Abstract
Objectives
The aim of this study was to evaluate the safety and clinical effects of intravenous (IV) and oral mycophenolate mofetil (MMF) in healthy cats.
Methods
A total of 24 healthy adult cats weighing >3.5 kg were either given IV MMF (over a 2 h infusion) or oral MMF. The dosages used were as follows: 5 mg/kg IV once (n = 2), 10 mg/kg q12h IV for 1 day (n = 1), 20 mg/kg q12h IV for 1 day (n = 6) and 10 mg/kg q12h IV for 3 days (n = 5). Blood was collected from each cat at intervals of up to 12 h from the last dose for analysis purposes. Oral MMF was given at 10 mg/kg q12h for 7 days (n = 3), 15 mg/kg q12h for 7 days (n = 3) and 15 mg/kg q8h for 7 days (n = 4).
Results
Side effects to MMF were minimal. There was no anorexia or vomiting noted in any of the cats during or after IV medication administration. Only 4/14 cats had diarrhea from 12–48 h after IV administration. There was hyporexia in 1/10 cats given oral MMF and no vomiting noted. In 5/10 cats given oral MMF, there was diarrhea between days 2 and 7 of the study.
Conclusions and relevance
Cats tolerate MMF at an IV dose of 10 mg/kg q12h for 3 days and an oral dose ⩽15 mg/kg q12h for up to 7 days. There seems to be a dose-dependent incidence of gastrointestinal side effects. MMF may be a useful alternative immunosuppressant to be considered for use in some cats.
Introduction
Mycophenolate mofetil (MMF) is the prodrug of mycophenolic acid. It is a selective, reversible, non-competitive inhibitor of inosine-5’-monophosphate dehydrogenase (IMPDH).1–3 MMF is an attractive alternative immunosuppressive in veterinary medicine owing to its rapid onset, generic commercially available formulations and documented efficacy in human and canine studies.4–8 Known side effects in human and canine patients have largely involved gastrointestinal signs such as diarrhea, inappetence and vomiting. Other less common side effects are myelosuppression and liver enzyme changes due to mycophenolate glucuronidation metabolism.4–8 To date, there has been only one published paper describing the clinical use of MMF in cats. 9 The dose used in the published case report was extrapolated from the human and canine literature. There is currently no published paper evaluating the safety or dosing of MMF in feline patients. The lack of published data may be precluding its use in feline patients. The aim of this study was to evaluate the safety and clinical effects of MMF at various doses in healthy cats.
Materials and methods
Animal population
This study was approved by the Institutional Animal Care and Use Committee, Washington State University (ASAF # 04665-005). Twenty-four healthy adult (1–5-year-old) cats (12 spayed females and 12 neutered males), weighing 3.5–7.4 kg (median 4.6 kg) were included in this study. Twenty-one were domestic shorthairs, and three were domestic longhair cats. Cats were housed according to Washington State University Institutional Animal Care and Use Committee guidelines. All cats were freely housed as individuals or in pairs, in temperature- and humidity-controlled feline friendly enriched rooms. The cats were all adopted at completion of the study.
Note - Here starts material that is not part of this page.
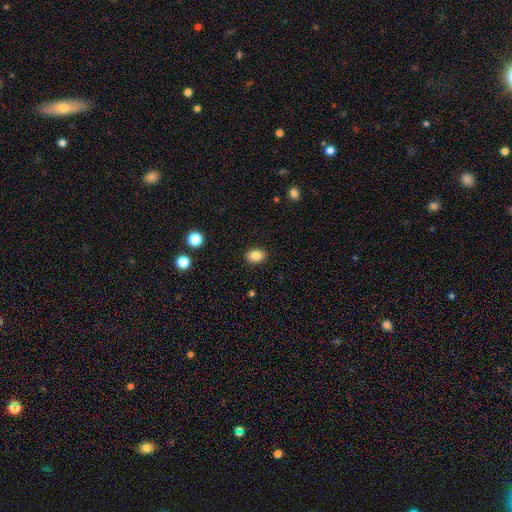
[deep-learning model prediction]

All enrolled cats were deemed healthy and eligible based on prestudy physical examinations, behavior assessment (friendly/socialized), and a complete blood count, serum chemistry, urinalysis and feline leukemia virus/feline immunodeficiency virus screening test (24/24 tested negative).
The study cats were acclimatized to their new environment and food for 7–10 days prior to starting the study. Only two cats were medicated and sampled in the study at any one time. Twenty-four hours prior to medication administration, the cats were sedated with an intramuscular injection of ketamine 5–8 mg/kg, acepromazine 0.01–0.03 mg/kg and butorphanol 0.2–0.4 mg/kg, and had an indwelling dual-port jugular catheter placed by a licensed veterinary technician for blood sampling.
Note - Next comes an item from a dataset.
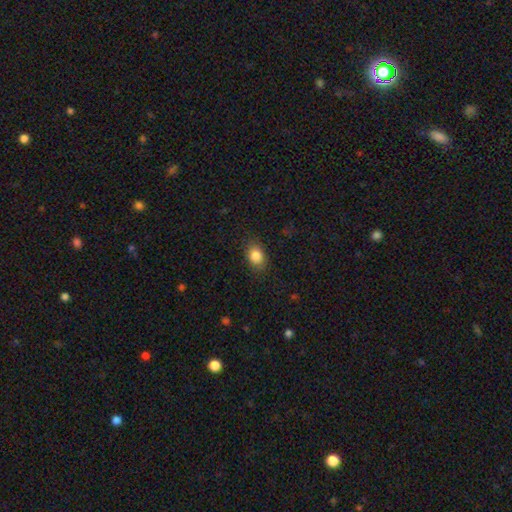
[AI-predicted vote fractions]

Intravenous administration
Intravenous (IV) MMF (Cellcept) was diluted with a 5% dextrose solution, to a 6 mg/ml solution and was administered via syringe pump over 2 h. For the first two cats, a conservative MMF dose was given, 5 mg/kg of MMF administered once (n = 2). The next enrolled study cat (n = 1) received 10 mg/kg MMF q12h for 1 day, the next six cats received 20 mg/kg MMF q12h for 1 day (n = 6) and five cats received 10 mg/kg MMF q12h for 3 days (n = 5).
Oral administration
In the oral MMF administration study, MMF was administered at 10 mg/kg orally (PO) q12h for 7 days (n = 3), 15 mg/kg q12h for 7 days (n = 3) and 15 mg/kg PO q8h for 7 days (n = 4).
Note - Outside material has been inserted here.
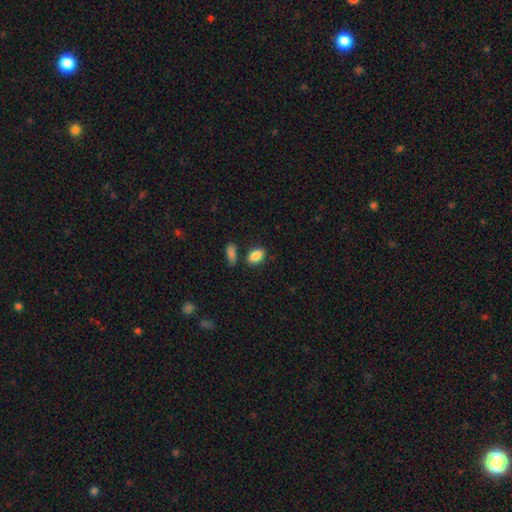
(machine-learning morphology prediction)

Clinical evaluation and monitoring
Clinical evaluation and monitoring of the cats occurred during the 2 h IV infusion of MMF and for up to 4 h post-infusion or for up to 1 h post-oral administration of MMF. In addition, each cat received a daily physical examination and measurement of body weight during the entire study. The litter boxes were evaluated twice daily for loose stool.
A follow-up complete blood count and serum chemistry was performed on all study cats within 12 h of its last MMF dose (IV or PO). The blood was submitted for analysis to the Washington State University Veterinary Teaching Hospital clinical pathology laboratory. All cats’ jugular sampling catheters were removed immediately postsubmission of the follow-up bloodwork (within 12 h of final sampling).
Analysis and reporting
Data are reported as median (range).
Results
Clinical signs and findings
Four of 24 cats had heart murmurs, discovered on initial evaluation. Three of the cats’ murmurs were deemed innocent, with no significant structural abnormalities on echocardiogram and thus remained in the study. The fourth cat was diagnosed with early and mild hypertrophic cardiomyopathy that required no therapy, and also remained in the study. One of 24 cats developed a superficial corneal ulcer from a scratch, postdrug administration that subsequently healed with topical antibiotic therapy four times daily for 1 week.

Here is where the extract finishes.